Alexander Kitroeff is Associate Professor of History at Haverford College. He specializes in the history of identity in Greece and its diaspora in a broad range of fields, from politics to sport. He served on the editorial committee of the Journal of the Hellenic Diaspora from 1980 to 2013, the year the journal ceased publication. He has published four books,The Greeks in Egypt, 1919-1937: Ethnicity & Class; Griegos en América [The Greeks in the Americas]; Wrestling with the Ancients: Modern Greek Identity and the Olympics and Ελλάς, Ευρώπη Παναθηναϊκός! 100 Χρόνια Ελληνική Ιστορία [Greece, Europe Panathinaikos! 100 Years of Greek History]. His new book, The Greeks and the Making of Modern Egypt: From Muhamad Ali to Nasser, is being published by the American University of Cairo Press and will appear in early 2019. He has also completed a book-length study of the history of the Greek Orthodox Church in America in the twentieth century. He has collaborated as historical consultant with director Maria Iliou in four documentary films, including “The Journey: The Greek Dream in America.” Kitroeff and Iliou are currently working on a new project, a five-part documentary on the history of Modern Athens.

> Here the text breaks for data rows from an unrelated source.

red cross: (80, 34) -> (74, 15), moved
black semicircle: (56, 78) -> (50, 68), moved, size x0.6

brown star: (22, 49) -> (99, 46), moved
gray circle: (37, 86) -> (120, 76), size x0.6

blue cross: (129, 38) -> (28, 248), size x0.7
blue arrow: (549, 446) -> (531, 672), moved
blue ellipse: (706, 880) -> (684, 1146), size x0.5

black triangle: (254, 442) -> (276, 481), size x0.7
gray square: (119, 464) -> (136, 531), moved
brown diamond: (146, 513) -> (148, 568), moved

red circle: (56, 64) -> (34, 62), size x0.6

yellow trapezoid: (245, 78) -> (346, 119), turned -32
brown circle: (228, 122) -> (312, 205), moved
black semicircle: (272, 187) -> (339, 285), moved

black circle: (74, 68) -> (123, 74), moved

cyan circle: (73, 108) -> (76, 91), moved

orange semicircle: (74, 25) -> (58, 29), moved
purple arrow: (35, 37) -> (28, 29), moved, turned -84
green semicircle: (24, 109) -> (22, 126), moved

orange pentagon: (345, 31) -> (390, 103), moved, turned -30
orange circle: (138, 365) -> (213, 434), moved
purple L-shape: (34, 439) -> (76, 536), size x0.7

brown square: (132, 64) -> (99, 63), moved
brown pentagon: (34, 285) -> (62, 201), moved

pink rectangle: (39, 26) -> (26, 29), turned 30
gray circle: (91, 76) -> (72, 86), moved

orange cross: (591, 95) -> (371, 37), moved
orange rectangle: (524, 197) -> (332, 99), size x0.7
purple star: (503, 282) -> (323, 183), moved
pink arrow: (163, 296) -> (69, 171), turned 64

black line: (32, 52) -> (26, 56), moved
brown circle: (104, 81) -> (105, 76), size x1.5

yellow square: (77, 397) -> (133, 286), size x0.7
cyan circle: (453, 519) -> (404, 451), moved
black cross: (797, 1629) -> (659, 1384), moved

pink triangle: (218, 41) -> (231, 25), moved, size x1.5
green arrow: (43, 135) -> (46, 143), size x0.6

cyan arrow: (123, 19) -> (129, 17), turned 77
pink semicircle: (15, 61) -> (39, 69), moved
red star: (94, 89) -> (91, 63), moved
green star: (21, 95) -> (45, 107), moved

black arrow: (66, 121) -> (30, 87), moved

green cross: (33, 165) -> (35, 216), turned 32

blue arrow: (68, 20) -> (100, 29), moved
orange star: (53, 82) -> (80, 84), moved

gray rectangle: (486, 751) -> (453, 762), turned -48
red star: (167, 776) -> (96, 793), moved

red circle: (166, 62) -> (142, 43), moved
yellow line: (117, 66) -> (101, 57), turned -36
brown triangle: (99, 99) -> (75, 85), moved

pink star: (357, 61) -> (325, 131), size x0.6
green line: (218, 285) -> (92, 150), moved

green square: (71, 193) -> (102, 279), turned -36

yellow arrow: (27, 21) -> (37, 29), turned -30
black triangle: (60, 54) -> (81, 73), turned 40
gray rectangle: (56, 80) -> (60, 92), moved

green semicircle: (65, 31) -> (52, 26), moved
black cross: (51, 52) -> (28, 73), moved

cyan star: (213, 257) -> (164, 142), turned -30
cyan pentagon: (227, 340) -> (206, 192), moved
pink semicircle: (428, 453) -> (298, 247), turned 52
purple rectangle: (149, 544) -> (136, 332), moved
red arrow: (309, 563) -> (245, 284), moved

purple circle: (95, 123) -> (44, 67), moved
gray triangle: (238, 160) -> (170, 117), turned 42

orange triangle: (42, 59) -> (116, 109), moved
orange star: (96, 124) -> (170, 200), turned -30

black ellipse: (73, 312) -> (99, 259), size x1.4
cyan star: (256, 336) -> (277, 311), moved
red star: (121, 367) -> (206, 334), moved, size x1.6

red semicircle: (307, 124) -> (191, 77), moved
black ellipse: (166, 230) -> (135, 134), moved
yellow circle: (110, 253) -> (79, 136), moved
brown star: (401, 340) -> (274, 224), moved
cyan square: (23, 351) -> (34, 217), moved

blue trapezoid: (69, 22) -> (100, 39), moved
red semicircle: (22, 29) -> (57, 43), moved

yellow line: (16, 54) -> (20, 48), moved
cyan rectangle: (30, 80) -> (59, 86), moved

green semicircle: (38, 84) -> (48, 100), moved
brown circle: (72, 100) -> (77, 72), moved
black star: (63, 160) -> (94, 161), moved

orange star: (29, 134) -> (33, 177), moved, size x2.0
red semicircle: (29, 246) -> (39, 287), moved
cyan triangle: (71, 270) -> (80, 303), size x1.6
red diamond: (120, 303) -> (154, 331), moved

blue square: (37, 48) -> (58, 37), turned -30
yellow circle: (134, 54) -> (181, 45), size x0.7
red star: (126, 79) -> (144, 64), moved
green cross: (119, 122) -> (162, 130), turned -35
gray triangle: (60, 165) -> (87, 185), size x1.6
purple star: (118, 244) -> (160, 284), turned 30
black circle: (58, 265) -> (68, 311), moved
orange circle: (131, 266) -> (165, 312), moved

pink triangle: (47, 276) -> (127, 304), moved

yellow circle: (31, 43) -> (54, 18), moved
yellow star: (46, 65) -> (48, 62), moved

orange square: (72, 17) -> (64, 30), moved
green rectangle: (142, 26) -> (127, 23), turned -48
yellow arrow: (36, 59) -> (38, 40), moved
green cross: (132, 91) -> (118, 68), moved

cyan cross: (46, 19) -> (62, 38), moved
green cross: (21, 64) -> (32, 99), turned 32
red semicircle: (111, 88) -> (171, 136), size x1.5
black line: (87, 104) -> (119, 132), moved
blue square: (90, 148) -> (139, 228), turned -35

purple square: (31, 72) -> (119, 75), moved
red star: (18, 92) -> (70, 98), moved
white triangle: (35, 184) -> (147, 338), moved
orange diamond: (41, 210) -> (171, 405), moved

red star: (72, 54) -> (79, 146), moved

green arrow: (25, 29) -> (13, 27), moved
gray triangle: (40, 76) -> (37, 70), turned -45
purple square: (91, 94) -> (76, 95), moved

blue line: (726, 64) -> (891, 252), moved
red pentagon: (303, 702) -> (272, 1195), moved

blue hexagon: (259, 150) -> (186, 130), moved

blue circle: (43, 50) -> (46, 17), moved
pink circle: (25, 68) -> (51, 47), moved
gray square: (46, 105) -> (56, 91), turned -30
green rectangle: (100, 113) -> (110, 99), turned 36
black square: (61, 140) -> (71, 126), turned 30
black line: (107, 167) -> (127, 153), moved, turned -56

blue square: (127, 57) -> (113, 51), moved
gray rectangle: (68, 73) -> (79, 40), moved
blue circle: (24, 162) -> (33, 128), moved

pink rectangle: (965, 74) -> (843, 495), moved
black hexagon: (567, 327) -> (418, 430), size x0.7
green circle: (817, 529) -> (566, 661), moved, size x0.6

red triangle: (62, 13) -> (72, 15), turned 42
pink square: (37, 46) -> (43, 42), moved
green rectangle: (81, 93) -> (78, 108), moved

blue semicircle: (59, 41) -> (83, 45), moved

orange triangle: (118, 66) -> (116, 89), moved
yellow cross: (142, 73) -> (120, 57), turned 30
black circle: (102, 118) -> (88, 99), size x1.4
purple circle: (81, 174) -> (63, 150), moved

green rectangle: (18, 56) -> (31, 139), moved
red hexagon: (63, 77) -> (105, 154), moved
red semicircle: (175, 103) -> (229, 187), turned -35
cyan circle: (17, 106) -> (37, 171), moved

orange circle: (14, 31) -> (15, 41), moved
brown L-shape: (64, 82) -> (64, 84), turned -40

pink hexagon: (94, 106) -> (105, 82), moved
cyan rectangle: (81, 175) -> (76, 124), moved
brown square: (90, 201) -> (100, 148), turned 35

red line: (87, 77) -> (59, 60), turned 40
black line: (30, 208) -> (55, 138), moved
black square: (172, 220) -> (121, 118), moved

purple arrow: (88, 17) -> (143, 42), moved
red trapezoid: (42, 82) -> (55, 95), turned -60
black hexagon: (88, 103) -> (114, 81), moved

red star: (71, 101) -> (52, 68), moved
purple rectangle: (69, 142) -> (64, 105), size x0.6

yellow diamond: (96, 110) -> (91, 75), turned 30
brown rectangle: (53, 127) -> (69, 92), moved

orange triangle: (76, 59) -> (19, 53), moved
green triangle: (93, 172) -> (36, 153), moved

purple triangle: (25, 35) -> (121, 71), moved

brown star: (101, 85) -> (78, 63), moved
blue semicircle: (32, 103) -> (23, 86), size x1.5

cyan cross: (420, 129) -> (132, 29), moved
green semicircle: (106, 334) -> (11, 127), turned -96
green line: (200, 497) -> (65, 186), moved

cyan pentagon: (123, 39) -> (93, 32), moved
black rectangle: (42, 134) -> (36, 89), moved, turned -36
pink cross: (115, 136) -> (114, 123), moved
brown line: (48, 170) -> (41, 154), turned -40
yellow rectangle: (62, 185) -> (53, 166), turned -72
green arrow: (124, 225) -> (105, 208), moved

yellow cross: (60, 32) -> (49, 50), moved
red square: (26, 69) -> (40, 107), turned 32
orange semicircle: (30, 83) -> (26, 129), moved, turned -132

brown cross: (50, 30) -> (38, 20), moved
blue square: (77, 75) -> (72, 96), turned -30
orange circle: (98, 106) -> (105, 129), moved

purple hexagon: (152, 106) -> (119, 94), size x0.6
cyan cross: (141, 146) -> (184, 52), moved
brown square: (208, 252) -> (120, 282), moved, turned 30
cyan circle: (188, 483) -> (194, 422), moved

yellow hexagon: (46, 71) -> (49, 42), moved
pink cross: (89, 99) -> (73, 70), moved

Cover Image credits: Greek Orthodox Archdiocese of America, Department of Archives & Resource Center "The Faithful observing the liturgy for the 20th Clergy Laity Congress in Lincoln Center with Iakovos officiating in 1970."
Notes
Research for this paper was conducted as part of a larger project on the history of the Greek Orthodox Archdiocese of America, generously funded by the Jaharis Family Foundation. My sincere thanks to the Archdiocese’s archivist Ms. Nikie Calles for her help, and to her and the Rev. Robert Stephanopoulos for sharing their experiences and insights on the history of the Archdiocese in the early 1970s. I would also like to thank two anonymous readers and the editors of Ergon for their comments and advice on earlier drafts of this article.
1. As I mentioned earlier, Patrinacos intentionally avoided the descriptor “Greek” when discussing Orthodoxy as a way to universalize Orthodoxy and eliminate the Greek cultural and linguistic baggage associated with it. It is interesting that Vasiliades would retain that descriptor and that Papaioannou, in his book, which was published by the Patriarchal Institute for Patristic Studies, would go on to explain that Vasiliades “emphasized... the need for maintaining the cultural heritage” (1970a, 455). It sounds like Iakovos’s advisors were not all entirely on the same page.
2. The Archive of the Archdiocese include files with numerous letters it received as well as extensive clippings from Greek American newspapers which contain protests about the decision to permit English in the liturgy. These are by Greek American organizations, individuals, and a few parishes. Upon inspection, their geographical concentration in the New York and Chicago areas is immediately apparent.
3. There were accommodations made in other parts of the larger parish structure, namely, Sunday School was conducted in English from the early 1950s onward by permission of the then Archbishop Michael. And it was commonly known that in the 1960s English was used widely in Church youth activities such as the choirs, and also in Church social activities.